Inhibition of the Human Sodium/Bile Acid Cotransporters by Side-Specific Methanethiosulfonate Sulfhydryl Reagents:  Substrate-Controlled Accessibility of Site of Inactivation

• Published in: Biochemistry (Easton) Vol. 39; no. 22; pp. 6743 - 6750
• Main Authors: Hallén, Stefan, Fryklund, Jan, Sachs, George
• Format: Journal Article
• Language: English
• Published: United States American Chemical Society 06.06.2000
• Subjects: Amino Acid Sequence; Animals; Bile Acids and Salts - metabolism; Bile Acids and Salts - pharmacology; Biological Transport - drug effects; Carrier Proteins - antagonists & inhibitors; Carrier Proteins - genetics; Cell Line; Enzyme Inhibitors - pharmacology; Humans; Kinetics; Mesylates - pharmacology; Molecular Sequence Data; Mutagenesis, Site-Directed; Organic Anion Transporters, Sodium-Dependent; Sulfhydryl Reagents - pharmacology; Symporters; Taurocholic Acid - metabolism; Transfection
• ISSN: 0006-2960; 1520-4995
• DOI: 10.1021/bi000577t

Mammalian sodium/bile acid cotransporters (SBATs) constitute a subgroup of the sodium cotransporter superfamily and function in the enterohepatic circulation of bile acids.
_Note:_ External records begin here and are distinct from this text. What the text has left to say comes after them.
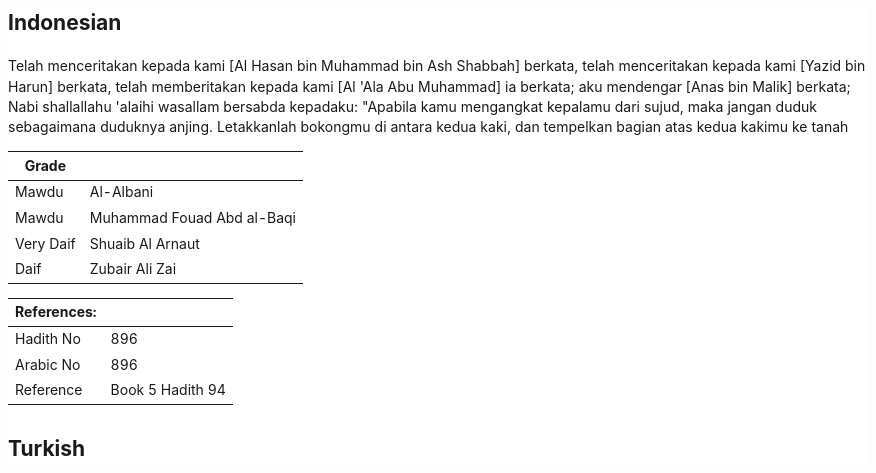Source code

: ## Indonesian


<div dir="ltr" lang="id" style={{fontSize:'larger',backgroundColor:'#f8f9fa',padding:20}}>
Telah menceritakan kepada kami [Al Hasan bin Muhammad bin Ash Shabbah] berkata, telah menceritakan kepada kami [Yazid bin Harun] berkata, telah memberitakan kepada kami [Al 'Ala Abu Muhammad] ia berkata; aku mendengar [Anas bin Malik] berkata; Nabi shallallahu 'alaihi wasallam bersabda kepadaku: "Apabila kamu mengangkat kepalamu dari sujud, maka jangan duduk sebagaimana duduknya anjing. Letakkanlah bokongmu di antara kedua kaki, dan tempelkan bagian atas kedua kakimu ke tanah
</div>
<div style={{backgroundColor:'#f8f9fa',padding:20, marginBottom: 10}}><table> <thead> <tr> <th>Grade</th> <th></th> </tr> </thead> <tbody> <tr><td>Mawdu</td><td>Al-Albani</td></tr><tr><td>Mawdu</td><td>Muhammad Fouad Abd al-Baqi</td></tr><tr><td>Very Daif</td><td>Shuaib Al Arnaut</td></tr><tr><td>Daif</td><td>Zubair Ali Zai</td></tr></tbody></table><table> <thead> <tr> <th>References:</th> <th></th> </tr> </thead> <tbody><tr><td>Hadith No</td><td>896</td></tr><tr><td>Arabic No</td><td>896</td></tr><tr><td>Reference</td><td>Book 5 Hadith 94</td></tr></tbody></table></div>

## Turkish


<div dir="ltr" lang="tr" style={{fontSize:'larger',backgroundColor:'#f8f9fa',padding:20}}>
They are glycoproteins with an exoplasmic N-terminus, seven or nine transmembrane segments, and a cytoplasmic C-terminus. They exhibit no significant homology with other members of the sodium cotransporter family and there is limited structure/function information available for the SBATs. Membrane-impermeant methanethiosulfonates (MTS) inhibited bile acid transport by alkylation of cysteine 270 (apical SBAT)/266 (basolateral SBAT) that is fully conserved among the sodium/bile acid cotransporters. The accessibility of this residue to MTS reagent is regulated by the natural substrates, sodium and bile acid. In experiments with the apical SBAT, sodium alone increases the reactivity with the thiol reagents as compared to sodium-free medium. In contrast, bile acids protect the SBATs from inactivation, although only in the presence of sodium. The inhibition and protection data suggest that cysteine 270/266 lies in a sodium-sensitive region of the SBATs that is implicated in bile acid transport.